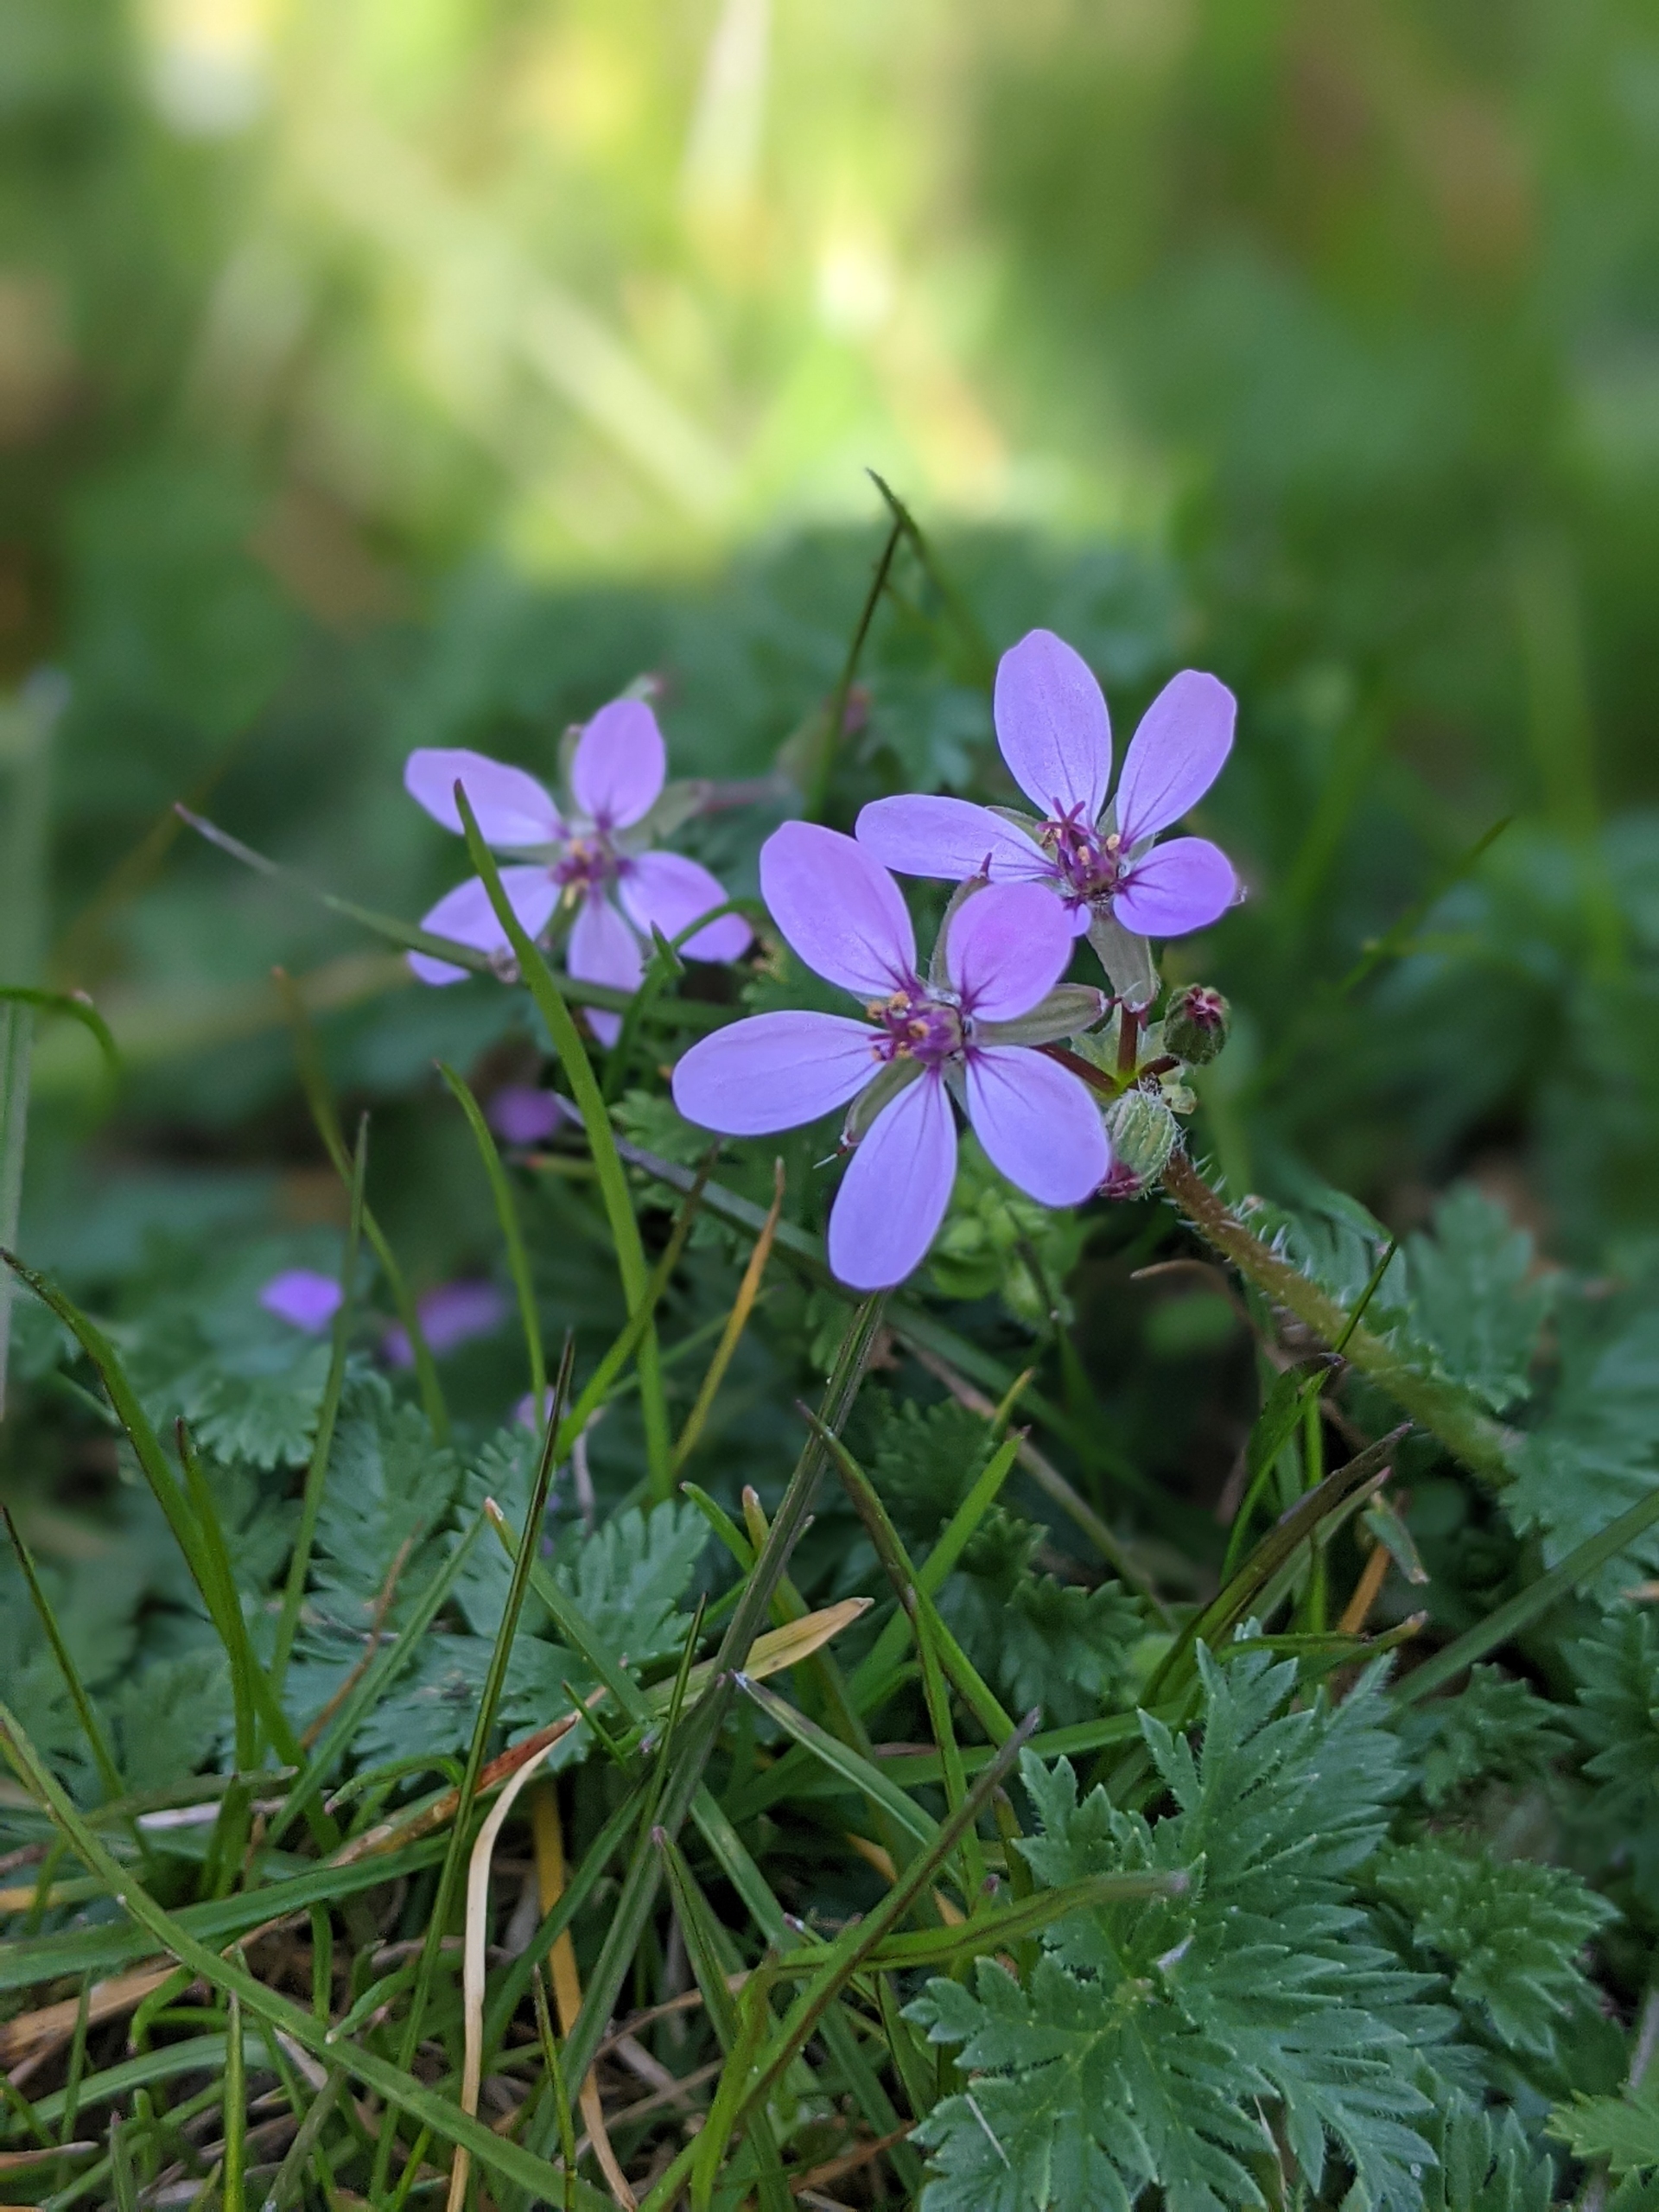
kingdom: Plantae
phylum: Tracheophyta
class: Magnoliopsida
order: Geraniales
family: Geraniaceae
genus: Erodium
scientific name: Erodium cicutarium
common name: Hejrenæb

══════════

**Description of the task:** Switch "common name" to "vernacular name" and rewrite the lines of the material above with no other changes. Omit the pictures.

**Result of the exercise:**
kingdom: Plantae
phylum: Tracheophyta
class: Magnoliopsida
order: Geraniales
family: Geraniaceae
genus: Erodium
scientific name: Erodium cicutarium
vernacular name: Hejrenæb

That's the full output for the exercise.